Uma retrospectiva da história recente de outras epidemias de doenças infecciosas, como ebola, zika e Sars (síndrome respiratória aguda grave) mostra que essas vacinas enfrentaram um caminho longo e desafiador.
No surto de Sars, em 2003, houve uma corrida semelhante para o desenvolvimento de vacinas. Mais de 15 anos depois, ainda não há nada aprovado.
A primeira vacina contra o ebola, aprovada no mês passado nos EUA, surgiu após cerca de 20 anos de pesquisa e quatro anos de testes clínicos.
Os NIH ainda estão testando uma série de candidatas a vacina contra o zika, vírus transmitido por mosquitos que começou a se espalhar amplamente em 2015.
Segundo pesquisadores, isso ocorreu em parte porque os esforços de saúde pública ajudaram a impedir a propagação do vírus, tornando a vacina pouco necessária.
Outro desafio é encontrar fontes de financiamento que sejam mantidas mesmo quando a epidemia arrefecer, disse à Business Insider Maria Elena Bottazzi, co-diretora do Centro de Desenvolvimento de Vacinas do Hospital Infantil do Texas.
Para ela, a natureza reacionária desse tipo de financiamento é uma de suas maiores preocupações para o desenvolvimento futuro de vacinas.
Bottazzi conta que sua equipe estava desenvolvendo uma vacina contra a Sars quando a Mers (síndrome respiratória do Oriente Médio) eclodiu.
Isso levou a uma mudança no financiamento para se concentrar na Mers, às custas do desenvolvimento da candidata à Sars.
Com o coronavírus, ela aposta que o desafio será o mesmo quando algumas candidatas a vacina passarem para a fase dos testes clínicos.
“Os obstáculos científicos são os mais baixos”, disse ela. “Cientificamente, podemos nos movimentar rapidamente.
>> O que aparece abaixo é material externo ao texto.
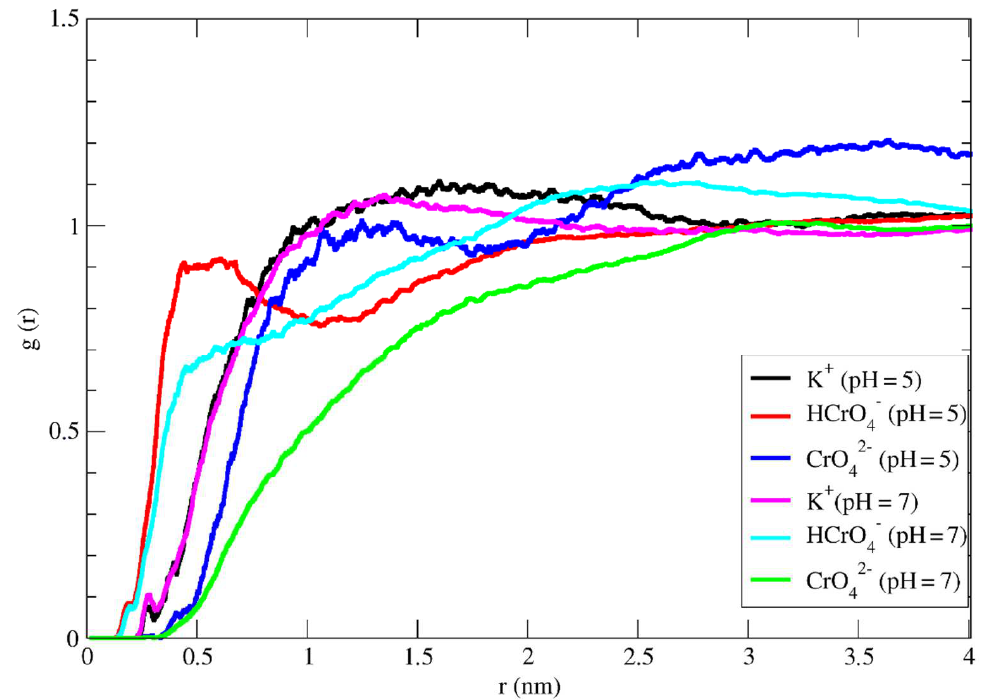
Figure 8. The radial distribution function of K + , HCrO 4 − and CrO 42 − ions around activated carbon surface in the solution of MgCl 2 .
Os maiores obstáculos são como mobilizar os recursos e criar as parcerias para levar essa vacina ao ponto de entregá-la à população.”
Botazzi estimou que o desenvolvimento de uma vacina contra o coronavírus com potencial para chegar ao mercado pode levar de um a três anos.
Moderna, empresa de biotecnologia com sede em Cambridge (Massachusetts), é outra empresa que anunciou planos de desenvolver uma vacina experimental contra o coronavírus.
O CEO da empresa, Stéphane Bancel, reconheceu que ainda há incógnitas sobre a doença que provavelmente criarão desafios aos testes clínicos.
“Ainda não temos certeza sobre o tempo de incubação do vírus nem por quanto tempo as pessoas ficam doentes”, disse Bancel ao Business Insider. “Isso tem implicações muito grandes para a modelagem [de uma vacina candidata] que você faz.”